1As [Jesus] came out of the temple, one of his disciples said to him, “Look, Teacher, what large stones and what large buildings!” 2Then Jesus asked him, “Do you see these great buildings? Not one stone will be left here upon another; all will be thrown down.”
3When he was sitting on the Mount of Olives opposite the temple, Peter, James, John, and Andrew asked him privately, 4“Tell us, when will this be, and what will be the sign that all these things are about to be accomplished?” 5Then Jesus began to say to them, “Beware that no one leads you astray. 6Many will come in my name and say, ‘I am he!’ and they will lead many astray. 7When you hear of wars and rumors of wars, do not be alarmed; this must take place, but the end is still to come. 8For nation will rise against nation, and kingdom against kingdom; there will be earthquakes in various places; there will be famines. This is but the beginning of the birth pangs.”

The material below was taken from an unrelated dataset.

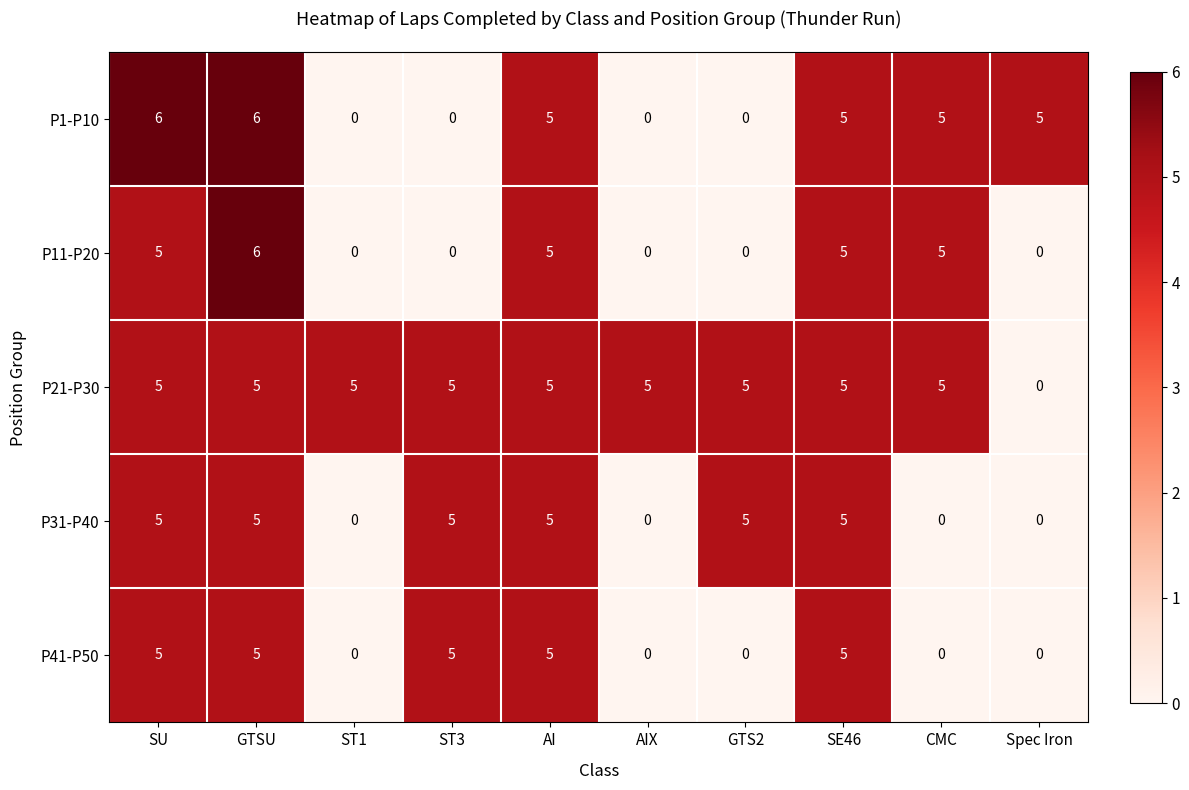

What is the difference between the highest and lowest values at ST1?

5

DIAGNOSIS: Crucified Loser

Step 1: Initial Diagnosis (External Problem): Asleep

Christ’s own disciples–then and now–are not immune to misreading reality: “What magnificent buildings!” Asking the wrong questions: “When will these things happen?”

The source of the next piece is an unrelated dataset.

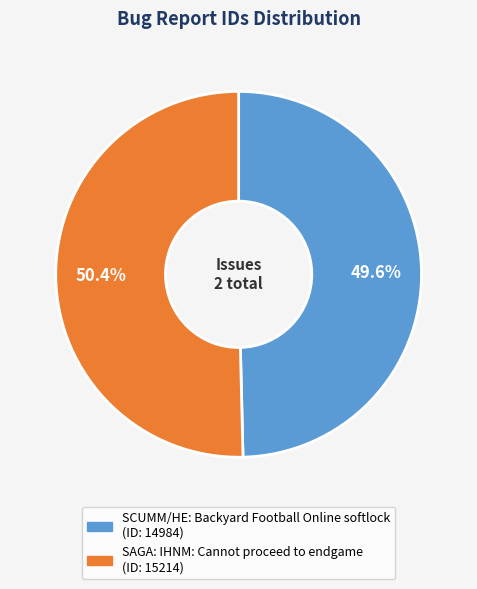

What is the largest slice in the pie chart?

SAGA: IHNM: Cannot proceed to endgame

Step 2: Advanced Diagnosis (Internal Problem): Astray

Worse than asking the wrong questions–as bad as that is–is to believe the wrong answers offered by false messiahs (v. 22) with their alternate interpretations of present history. Alternate in the sense that the death and resurrection of the genuine Messiah are ignored or misread in interpreting what is happening and what is to come. Such deception detaches Christians from their Christ-connection and leaves them defenseless in facing their own apocalypse now. With the result that. . .

Step 3: Final Diagnosis (Eternal Problem): Ashamed

The people are “awakened to shame and everlasting contempt” (Dan.12:2, the first reading for Pentecost 26) as the apocalypse rolls over them. Their own lives and the world they occupy are left “not one stone on another…all thrown down.” Without Christ it is not only the creaturely constituent components of such lives that crumble. They also crumble before God’s seat of judgment in the “real” (not “shadow”) house of God–ala the day’s second reading from Hebrews 10.

PROGNOSIS: A Messiah for Losers

The saving effect of Jesus’ own apocalypse for those crumbled in Step 3, an apocalypse “ahead of time” (Mark 13:23) will soon unfold in his passion. Its validity, even against God’s own judgment of sinners, “will not pass away” (v. 31). That is what makes Jesus the “true” Christ in comparison with all “false” ones. His “word” about us is valid before the Judge of the Supreme Court. In Jesus, God has “cut short the days” of his critical apocalypse or else “no one would survive” (v. 20). But that cutting short saves the elect.

Step 5: Advanced Prognosis (Internal Solution): Spirited Confessing at Apocalypse Now

“Watching out . . . being on guard . . . standing firm . . . not believing the false prophets and false Christs . . . keeping watch.” All of these signal what faith is in Mark’s Gospel: locking in on and trusting the word from Jesus, as the Word that will not pass away. Faith is to do these things in the face of all other evidence, all other “words” to the contrary, even from God!

Step 6: Final Prognosis (External Solution): Tending the Store by Gathering the Ochlos (13:34)

We ready ourselves to relinquish everything, “house, goods, fame, child and spouse”–as some of us sang a few days ago (on Reformation Sunday)–when the moment calls for it (vv. 15 & 16). We gather other ochlos to Christ from wherever “the four winds” have scattered them. We do not “sleep,” nor are we “alarmed” as apocalypses unroll, but “saying and doing” what Christ wants said and done on all the witness stands where he places us, we care for others so that “the days be cut short” and they be added to “the elect.”